Source data:

━━━━━━━━

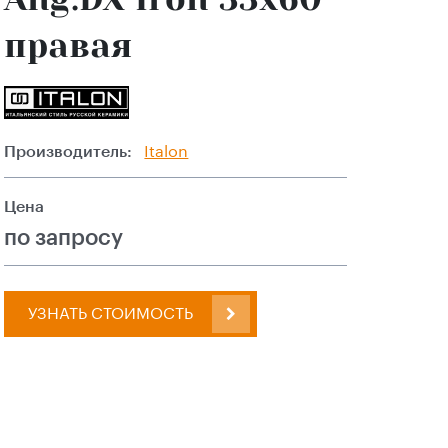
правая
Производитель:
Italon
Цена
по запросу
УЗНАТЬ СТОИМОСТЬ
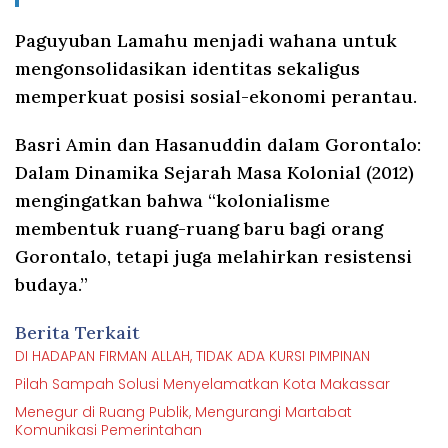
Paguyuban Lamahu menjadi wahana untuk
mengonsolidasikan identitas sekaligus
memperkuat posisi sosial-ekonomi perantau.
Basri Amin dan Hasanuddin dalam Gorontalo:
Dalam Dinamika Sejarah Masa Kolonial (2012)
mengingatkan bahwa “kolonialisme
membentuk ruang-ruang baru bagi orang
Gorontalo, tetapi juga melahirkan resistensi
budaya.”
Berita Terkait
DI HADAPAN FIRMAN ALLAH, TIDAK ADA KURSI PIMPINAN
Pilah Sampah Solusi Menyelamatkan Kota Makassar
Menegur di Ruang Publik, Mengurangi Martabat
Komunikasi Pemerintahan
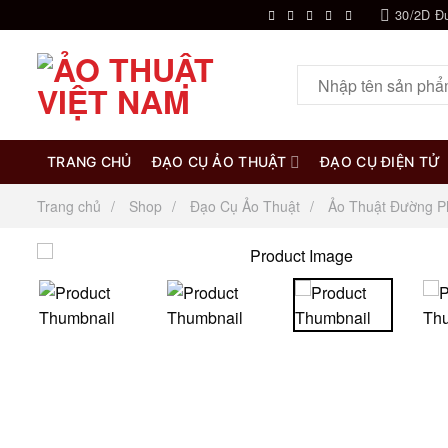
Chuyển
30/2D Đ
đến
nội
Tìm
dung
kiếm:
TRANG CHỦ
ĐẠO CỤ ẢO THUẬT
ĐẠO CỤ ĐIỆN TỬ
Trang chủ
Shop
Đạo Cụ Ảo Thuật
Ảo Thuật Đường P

━━━━━━━━

Problem: All of the records above are to be printed exactly, with every picture omitted.

Written response:
правая
Производитель:
Italon
Цена
по запросу
УЗНАТЬ СТОИМОСТЬ
Paguyuban Lamahu menjadi wahana untuk
mengonsolidasikan identitas sekaligus
memperkuat posisi sosial-ekonomi perantau.
Basri Amin dan Hasanuddin dalam Gorontalo:
Dalam Dinamika Sejarah Masa Kolonial (2012)
mengingatkan bahwa “kolonialisme
membentuk ruang-ruang baru bagi orang
Gorontalo, tetapi juga melahirkan resistensi
budaya.”
Berita Terkait
DI HADAPAN FIRMAN ALLAH, TIDAK ADA KURSI PIMPINAN
Pilah Sampah Solusi Menyelamatkan Kota Makassar
Menegur di Ruang Publik, Mengurangi Martabat
Komunikasi Pemerintahan
Chuyển
30/2D Đ
đến
nội
Tìm
dung
kiếm:
TRANG CHỦ
ĐẠO CỤ ẢO THUẬT
ĐẠO CỤ ĐIỆN TỬ
Trang chủ
Shop
Đạo Cụ Ảo Thuật
Ảo Thuật Đường P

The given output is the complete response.